This is an extract from a book I wrote in 1997 called The Unfallen. This amounts to me letting people I make up speak for me, too, but it’s apposite to the larger conversation, and it’s good, I think. I like art about adults, and this is fun for me because we get to watch a teenage boy growing into his adulthood. I have never yet written a good book, and I don’t know that I ever will; the last chapter of childhood consists of coming to grips with your own mediocrity, after all. But The Unfallen is concerned with nothing but my world — my kind of people tackling my kind of issues. I hope this book is not the best I will ever do, but it’s the best I’ve done so far. And if you want to get drenched my way, it will do that job from the very first page. –GSS
Devin stood with Spencer as the car pulled away. He said, “Are you cold? Can you stand to walk?”
“I’m all right.”
“Let’s just walk, then. I learned how to think on the streets of Boston and Cambridge.
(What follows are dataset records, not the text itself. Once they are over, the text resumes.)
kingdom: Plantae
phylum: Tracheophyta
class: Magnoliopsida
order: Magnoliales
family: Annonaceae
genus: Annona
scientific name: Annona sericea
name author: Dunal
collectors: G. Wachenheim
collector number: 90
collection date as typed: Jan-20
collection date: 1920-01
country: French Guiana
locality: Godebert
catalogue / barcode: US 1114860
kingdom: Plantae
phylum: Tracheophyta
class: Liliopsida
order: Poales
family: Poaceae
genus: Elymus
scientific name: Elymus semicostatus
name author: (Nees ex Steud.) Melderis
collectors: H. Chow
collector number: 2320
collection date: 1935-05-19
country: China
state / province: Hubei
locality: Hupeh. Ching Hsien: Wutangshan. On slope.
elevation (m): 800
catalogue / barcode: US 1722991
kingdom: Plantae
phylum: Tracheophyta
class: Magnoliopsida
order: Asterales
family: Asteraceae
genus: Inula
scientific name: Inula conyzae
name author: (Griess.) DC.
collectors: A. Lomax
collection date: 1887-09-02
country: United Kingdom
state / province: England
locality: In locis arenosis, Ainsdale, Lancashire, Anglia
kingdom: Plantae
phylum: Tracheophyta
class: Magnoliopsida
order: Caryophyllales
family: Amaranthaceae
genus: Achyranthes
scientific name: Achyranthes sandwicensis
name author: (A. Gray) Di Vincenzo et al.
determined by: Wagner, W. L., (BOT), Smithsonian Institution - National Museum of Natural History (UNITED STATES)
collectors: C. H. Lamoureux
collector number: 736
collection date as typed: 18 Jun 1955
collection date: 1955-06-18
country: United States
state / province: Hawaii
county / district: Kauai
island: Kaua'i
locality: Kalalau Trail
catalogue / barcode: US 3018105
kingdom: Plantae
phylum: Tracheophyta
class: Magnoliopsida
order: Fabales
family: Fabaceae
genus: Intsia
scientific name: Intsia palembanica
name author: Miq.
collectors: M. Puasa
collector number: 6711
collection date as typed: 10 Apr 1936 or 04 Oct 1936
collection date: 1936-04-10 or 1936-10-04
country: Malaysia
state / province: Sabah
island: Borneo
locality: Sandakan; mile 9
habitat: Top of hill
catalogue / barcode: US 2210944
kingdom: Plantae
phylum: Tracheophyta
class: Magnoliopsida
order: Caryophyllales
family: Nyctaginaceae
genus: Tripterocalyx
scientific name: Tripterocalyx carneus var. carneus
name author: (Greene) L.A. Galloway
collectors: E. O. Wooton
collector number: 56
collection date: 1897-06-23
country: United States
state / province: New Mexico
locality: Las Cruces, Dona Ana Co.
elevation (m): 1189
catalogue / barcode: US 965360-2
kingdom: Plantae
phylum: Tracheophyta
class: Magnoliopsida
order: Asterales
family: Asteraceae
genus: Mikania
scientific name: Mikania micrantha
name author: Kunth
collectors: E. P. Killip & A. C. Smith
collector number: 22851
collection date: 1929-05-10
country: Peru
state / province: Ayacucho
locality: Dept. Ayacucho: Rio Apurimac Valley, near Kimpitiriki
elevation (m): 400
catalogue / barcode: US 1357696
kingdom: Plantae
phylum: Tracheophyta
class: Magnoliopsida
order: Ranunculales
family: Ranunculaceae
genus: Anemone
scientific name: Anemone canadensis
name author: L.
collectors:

I don’t always find the answer I’m looking for, but I can always walk my way to peace, to serenity.” They walked their way to the Harvard Bridge across the Charles — named the Harvard Bridge because the students of M.I.T. thought it was too badly designed to be called the M.I.T. Bridge. Elements of the more-or-less perpetual repair crew were out in their orange vests and traffic was backed up in both directions. The walkways were free, though, and they walked, one foot in front of the other, without speaking.
Finally Devin said, “Are you a boy or a man, Spencer?”
“I’m not sure I get that…”
“It’s yours to say. People will treat you like a boy for the most part, I guess. But if you decide you’re a man, and if you decide to behave like a man, who can stop you?”
Spencer grinned, his smile as bright as the sun. “There’s that, isn’t there?”